■ Actions to take:
**a)** In the passage about La Romaine, which company took over the fishing and trading post in 1822?
**b)** Continue the passage about La Romaine from the point where it ends.

■ Study text:
-----

La Romaine (/fr/), also known as Unamenshipit in Innu-aimun and designated Romaine 2, is an Innu First Nations reserve in the Côte-Nord region of Quebec, Canada, at the mouth of the Olomane River on the Gulf of Saint Lawrence. It belongs to the Innu band of Unamen Shipu. Being an enclave within the Municipality of Côte-Nord-du-Golfe-du-Saint-Laurent, it is geographically within Le Golfe-du-Saint-Laurent Regional County Municipality but administratively not part of it. Directly adjacent to the reserve is the community of La Romaine consisting of a small French-speaking population.

La Romaine is only accessible by boat or via the La Romaine Airport. It is serviced by a nursing station, community radio station, arena, community and recreation centre, municipal water and sewer system, fire station, and an aboriginal police force.

The name La Romaine is the French adaptation of the word Ulaman. Before its spelling was standardized, the place has also been called in times past: Fort Romaine, Olomanshibu, Olomenachibou, Ulimine, Ouromane, Olomanoshibou, Olomano, Romaine, La Romaine, Grande-Romaine, Gethsémani-d'Olumen, Gethsémani, Uanaman Hipiht, Ulamen Shipit, and Ulaman Shipu. These names applied sometimes to the old post, sometimes the village or the reserve, or sometimes to the river that flows through the place. Except for Gethsémani, all these variations have the same source: Unaman Shipu, from unaman meaning "vermilion" or "red ochre", and shipu meaning "river". Deposits of this material are found on the banks of the Olomane River.

==History==
Since time immemorial, the Innu indigenous people would leave their inland winter hunting grounds to gather at the mouth of the Olomane River during the summer. Circa 1710, the French set up a fishing and trading post there that was taken over by the Labrador Company in 1780, followed by the Hudson's Bay Company in 1822. Around 1850, French Canadians from elsewhere in Quebec began to settle the area, and gradually concentrating in La Romaine when several smaller outposts were abandoned. In 1886, the local post office opened.

-----

■ Dataset items:
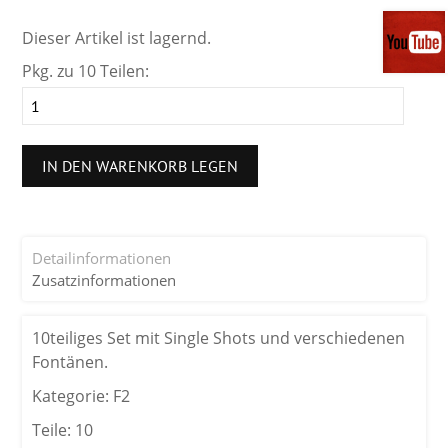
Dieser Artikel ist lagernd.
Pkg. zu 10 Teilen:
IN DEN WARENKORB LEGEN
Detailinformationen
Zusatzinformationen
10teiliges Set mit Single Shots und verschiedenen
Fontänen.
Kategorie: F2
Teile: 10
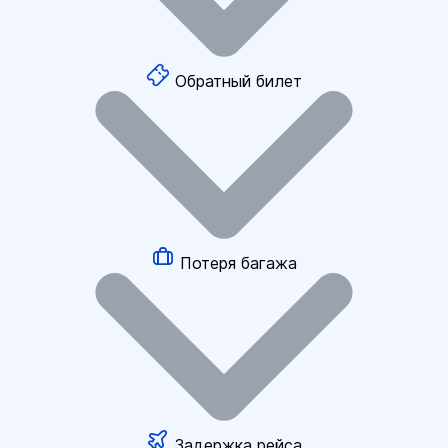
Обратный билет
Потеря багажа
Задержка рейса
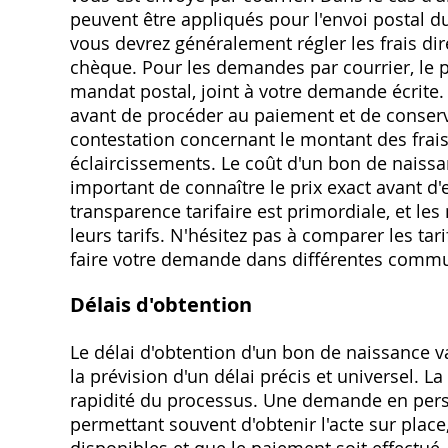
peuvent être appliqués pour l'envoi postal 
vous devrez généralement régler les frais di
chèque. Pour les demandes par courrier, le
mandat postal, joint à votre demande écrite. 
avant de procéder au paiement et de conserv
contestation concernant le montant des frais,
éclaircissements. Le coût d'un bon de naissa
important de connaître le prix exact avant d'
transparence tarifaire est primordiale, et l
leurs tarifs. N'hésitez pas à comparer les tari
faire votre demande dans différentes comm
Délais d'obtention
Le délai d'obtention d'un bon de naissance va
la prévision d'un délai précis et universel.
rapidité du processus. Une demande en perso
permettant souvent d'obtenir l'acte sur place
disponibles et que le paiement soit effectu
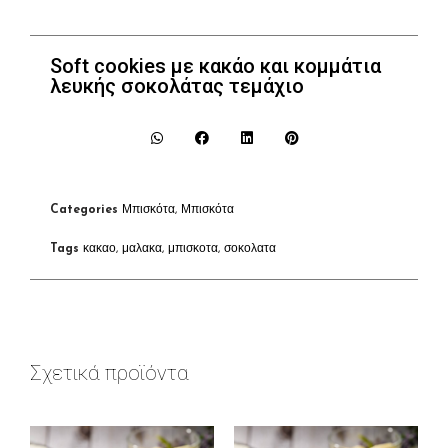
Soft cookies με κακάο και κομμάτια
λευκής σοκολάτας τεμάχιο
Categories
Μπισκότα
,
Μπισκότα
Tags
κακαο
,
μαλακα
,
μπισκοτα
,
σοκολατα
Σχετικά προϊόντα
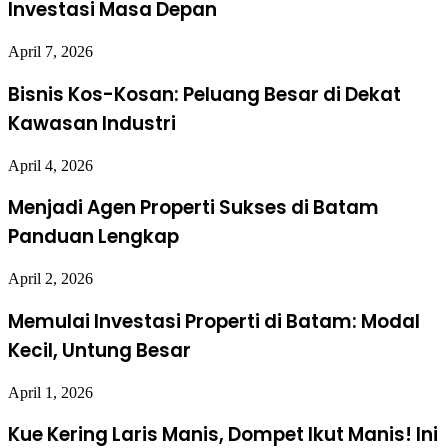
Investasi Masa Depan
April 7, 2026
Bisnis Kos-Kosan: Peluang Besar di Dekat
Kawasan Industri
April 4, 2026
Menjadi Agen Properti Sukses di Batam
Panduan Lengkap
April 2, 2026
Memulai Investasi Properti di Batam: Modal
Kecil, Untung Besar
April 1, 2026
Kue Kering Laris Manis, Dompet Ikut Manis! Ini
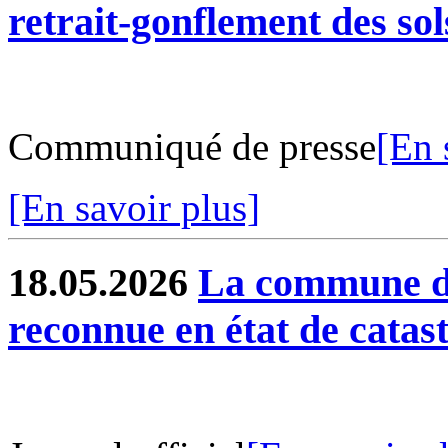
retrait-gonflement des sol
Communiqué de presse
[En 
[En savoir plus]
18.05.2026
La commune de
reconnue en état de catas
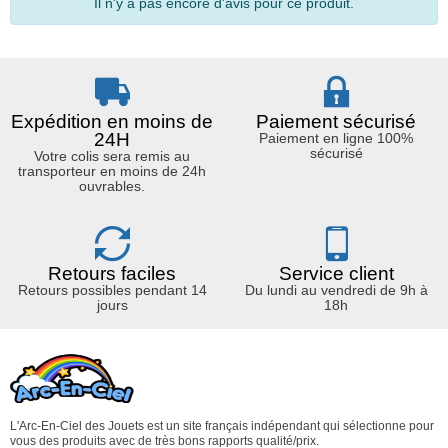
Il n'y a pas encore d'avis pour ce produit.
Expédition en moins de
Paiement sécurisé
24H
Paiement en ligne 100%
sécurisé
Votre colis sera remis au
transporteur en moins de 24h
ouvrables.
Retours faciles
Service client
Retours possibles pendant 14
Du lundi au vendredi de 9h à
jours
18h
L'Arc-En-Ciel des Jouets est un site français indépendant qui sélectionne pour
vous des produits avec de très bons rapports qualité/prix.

-----

■ Answer section:
**a)** The Hudson's Bay Company.

**b)**
The trading post was closed in 1925. The Innu of the Basse-Côte-Nord (Lower North Shore) were one of the last nomadic indigenous groups in North America, and were known for their birch bark canoes and traditional travel by canoe or snowshoe. But contact with white settlers and the market economy led to the permanent settlement of the Innu.

On March 11, 1955, the Government of Quebec sold 100 acre of land to the federal government and on May 31, 1956, the Romaine reserve was established. It was expanded in 2001 with lands bought in 1993.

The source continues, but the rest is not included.